En Materiales para un autorretrato (2017), antología de textos inéditos de Walter Benjamin, que compiló Marcelo G. Burello en el Fondo de Cultura Económica, se inserta un curioso escrito titulado “La menospreciada virilidad de Hitler”. Benjamin escribió aquel apunte en 1934, es decir, antes de que Chaplin dirigiera su película El gran dictador (1940). El texto es, por tanto, un vislumbre de la contraposición entre Chaplin y Hitler.
         Decía Benjamin que al comparar a Hitler con la imagen del lumpen o el vagabundo, representada por Chaplin, se podía captar con mayor fidelidad la “sordidez” del dictador. Mientras que los gritos de Hitler amedrentaban al pueblo, la risa de Chaplin, según Benjamin, provocaba una “distensión de las masas”. Por ser su perfecta negación, “Chaplin podía hacer del Führer de la cabeza a los pies”.
         En Chaplin la “docilidad” estaba a la vista de todos. De ahí que lo cómico de sus acciones develara la afectada solemnidad de Hitler. Chaplin exponía la ridiculez del militarismo hitleriano: “se ha vuelto el cómico más grande porque se ha adueñado del más hondo horror de los contemporáneos”. Su bastoncito es la escalera “por donde trepa el parásito” y su bombín, “que no tiene lugar fijo en la cabeza, revela que el dominio de la burguesía se tambalea”.
         No era la primera vez –ni la última- que Benjamin escribiría sobre Chaplin. En 1928 había comentado El Circo, haciendo eco de la lectura de aquella película del poeta surrealista Philippe Soupault. Benjamin y Soupault pensaban que en el cine de Chaplin se producía una genuina “resonancia de pueblo a pueblo”, por la cual el público pobre se identificaba radicalmente con Charlot. Esa identificación era el reverso de las masas fanáticas que seguían a Mussolini en Italia y a Hitler en Alemania.
         Luego, en La obra de arte en la era de su reproductibilidad técnica (1936), Benjamin volvió a ocuparse de Chaplin. El tema del ensayo, donde se hablaba de una “proletarización” de la cultura moderna en el siglo XX, era, en buena medida, el de Tiempos modernos (1936), la película de Chaplin del mismo año. El cineasta, según Benjamin, encarnaba un tipo de producción cinematográfica que suponía a las multitudes como público. Aquellas tesis sobre el arte moderno, específicamente sobre el cine, se veían perfectamente ilustradas en el film de Chaplin.

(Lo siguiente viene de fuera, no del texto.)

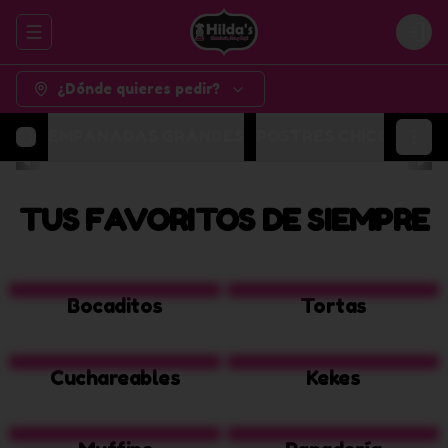
Abrir menu de navegación
Logi
¿Dónde quieres pedir?
EMPANADAS GRANDES
POSTRES CHICOS
POR
TUS FAVORITOS DE SIEMPRE
Bocaditos
Tortas
Cuchareables
Kekes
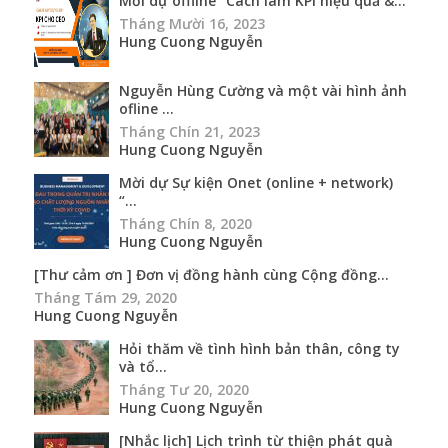
Mời dự offline “Cách làm KPI hiệu quả &...
Tháng Mười 16, 2023
Hung Cuong Nguyễn
Nguyễn Hùng Cường và một vài hình ảnh
ofline ...
Tháng Chín 21, 2023
Hung Cuong Nguyễn
Mời dự Sự kiện Onet (online + network)
“...
Tháng Chín 8, 2020
Hung Cuong Nguyễn
[Thư cảm ơn ] Đơn vị đồng hành cùng Cộng đồng...
Tháng Tám 29, 2020
Hung Cuong Nguyễn
Hỏi thăm về tình hình bản thân, công ty
và tổ...
Tháng Tư 20, 2020
Hung Cuong Nguyễn
[Nhắc lịch] Lịch trình từ thiện phát quà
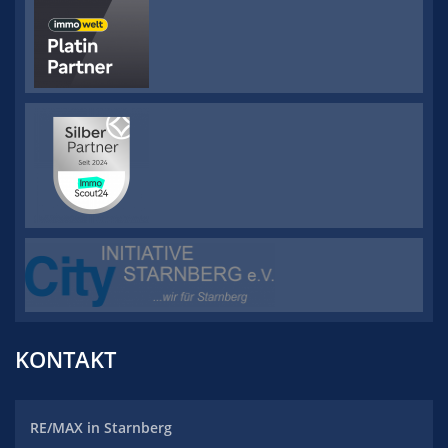
KONTAKT
RE/MAX
in Starnberg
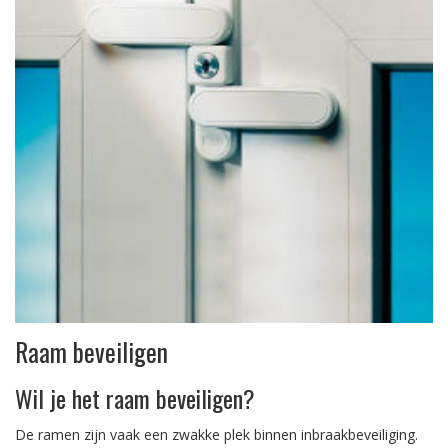
Raam beveiligen
Wil je het raam beveiligen?
De ramen zijn vaak een zwakke plek binnen inbraakbeveiliging.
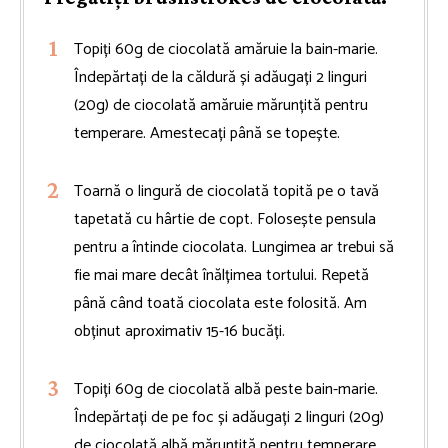
Topiți 60g de ciocolată amăruie la bain-marie.
Îndepărtați de la căldură și adăugați 2 linguri
(20g) de ciocolată amăruie mărunțită pentru
temperare. Amestecați până se topește.
Toarnă o lingură de ciocolată topită pe o tavă
tapetată cu hârtie de copt. Folosește pensula
pentru a întinde ciocolata. Lungimea ar trebui să
fie mai mare decât înălțimea tortului. Repetă
până când toată ciocolata este folosită. Am
obținut aproximativ 15-16 bucăți.
Topiți 60g de ciocolată albă peste bain-marie.
Îndepărtați de pe foc și adăugați 2 linguri (20g)
de ciocolată albă mărunțită pentru temperare.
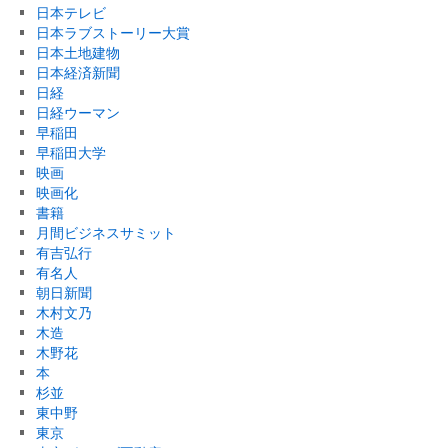
日本テレビ
日本ラブストーリー大賞
日本土地建物
日本経済新聞
日経
日経ウーマン
早稲田
早稲田大学
映画
映画化
書籍
月間ビジネスサミット
有吉弘行
有名人
朝日新聞
木村文乃
木造
木野花
本
杉並
東中野
東京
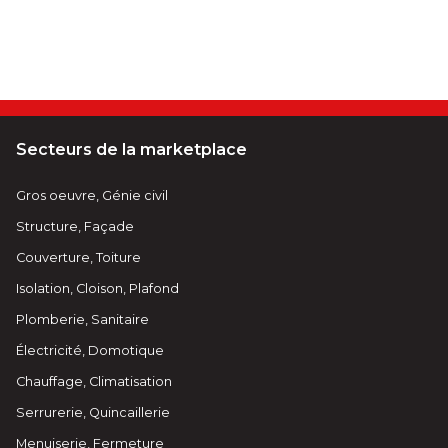
Secteurs de la marketplace
Gros oeuvre, Génie civil
Structure, Façade
Couverture, Toiture
Isolation, Cloison, Plafond
Plomberie, Sanitaire
Électricité, Domotique
Chauffage, Climatisation
Serrurerie, Quincaillerie
Menuiserie, Fermeture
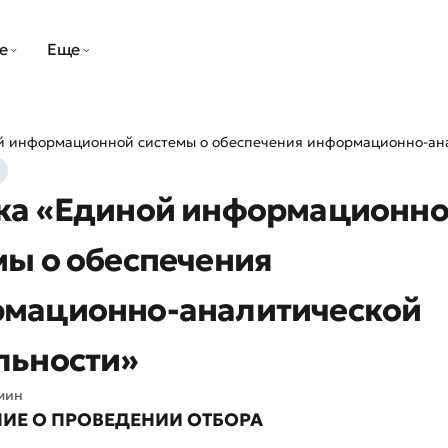
е
Еще
й информационной системы о обеспечения информационно-ана
ка «Единой информационн
мы о обеспечения
мационно-аналитической
льности»
мин
ИЕ О ПРОВЕДЕНИИ ОТБОРА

         No sabemos si Benjamin, en el agitado año de 1940, entre la huida de París y el suicidio en Portbou, alcanzó a ver El gran dictador. Allí habría visto a Chaplin representar, no al vagabundo-caballero, sino a un barbero judío, físicamente idéntico a Adenoid Hynkel, el personaje paródico de Hitler. Al asumir la identidad de un judío y producir una réplica -en el doble sentido de la palabra- de la identidad de Hitler, Chaplin realizaba la intuición de Benjamin de hacer del cineasta y el dictador figuras intercambiables.
         En aquel texto visionario de 1934, Benjamin había propuesto “comparar a Hitler con el lumpen tal y como lo representa Chaplin”. Lo que no pudo imaginar el filósofo es que Chaplin pondría en práctica aquella comparación por medio del personaje de un barbero judío. El barbero, como Charlot, es también un caballero, sin “virilidad menospreciada”, que al final de la película pronuncia un discurso en que propone erradicar el antisemitismo y proclama la independencia de Tomania y Osterlich, dos naciones anexadas por Hynkel.
         Hannah Arendt, que sí vio El gran dictador, escribió un breve ensayo sobre Chaplin, incluido en su libro La tradición oculta (1974), donde relacionaba al cineasta con el nacionalismo judío. El vagabundo chaplinesco, según Arendt, era equivalente a la figura de Schlemihl, el personaje de Chamisso y Heine que simbolizaba al judío inocente, asesinado por error, confundido con un príncipe o desdichado y errante por haber vendido su sombra. Chaplin, según Arendt, era un Schlehmil heroico que había hecho del vagabundo un redentor.